Examinations The dates for each test is listed in this syllabus. In certain situations, due to unavoidable circumstances, a missed test may be made up. Arrangements for the retake should be made before the time of the originally scheduled test. The make-up test may vary greatly in form from the original test, but its content (topics addressed) will be the same. Because of this difference, any points added (the so called "curve") to tests taken during the regularly scheduled time may not apply to retakes.

Please note the date and time for our final exam listed below. You need to plan to take your final exam at the scheduled time. Please make your work and vacation plans accordingly. Academic Administration will grant approval for variance from the published exam schedule only in cases of verified, serious, illness or a death in the immediate family. Academic Administration may, in case of exceptional and unavoidable circumstances, approve a variance, in consultation with the professor of this course. A $65 processing fee may be assessed.

Extra credit. Since the assigned material and activities are sufficient for most students, no extra credit will be available for additional work. However, well-prepared students wishing to enhance their learning experience beyond the class activities will be directed, upon request, to additional resources. Any such additional work will not influence the grade for this class.  

SAU account.  All students must have an active Southern Adventist University email account. This account is necessary to receive class messages and to be able to use the computers in the programming lab. You also should log into eclass daily to check for news updates pertaining to the course.

It is important that you check your southern.edu email account frequently (at least daily, if possible) so you you do not miss potentially important information about this course. Please use use your southern.edu email account when contacting the instructor; if you use a non-Southern account, your message may not make it through the University's spam filter.

__________________________________________________

Please continue the course syllabus excerpt above, starting right after its final sentence about email reaching the instructor.

MATERIAL PROVIDED.
__________________________________________________

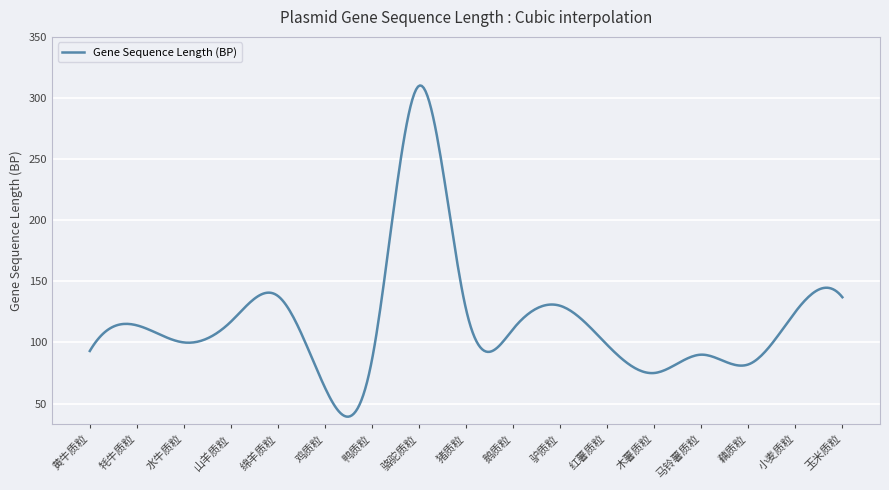

What is the greatest value displayed?

310.3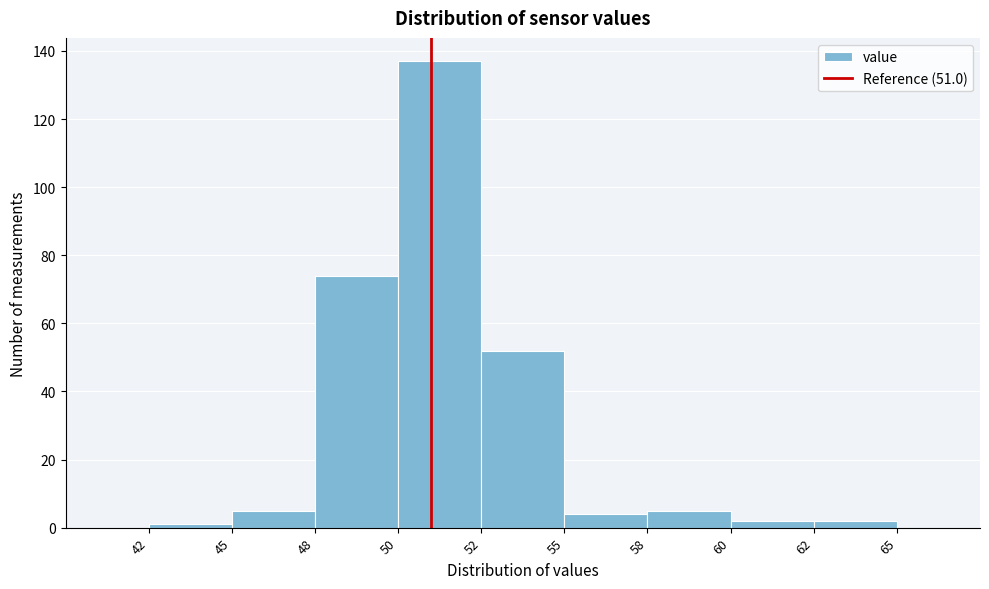

Reading left to right, extract all data points from this chart.

42=1	45=5	48=74	50=137	52=52	55=4	58=5	60=2	62=2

__________________________________________________

TASK OUTPUT.
Disability Statement. In keeping with the University’s policy, if you are a student who believes you may need an accommodation based on the impact of a disability or learning challenge, (i.e. physical, learning, psychological, ADHD or other type), you are strongly encouraged to contact Disability Support Services (DSS) at 423-236-2544 or stop by Lynn Wood Hall, Room 1082. Please note that accommodations are not retroactive and cannot be implemented until faculty or staff members have received the official Letter of Accommodation from DSS. Specific details of disabilities remain confidential between students and DSS unless a student chooses to disclose or there is legitimate academic need for disclosure, which is on a case-by-case basis. For further details, visit the Disability Support Services website at http://www.southern.edu/disabilitysupport.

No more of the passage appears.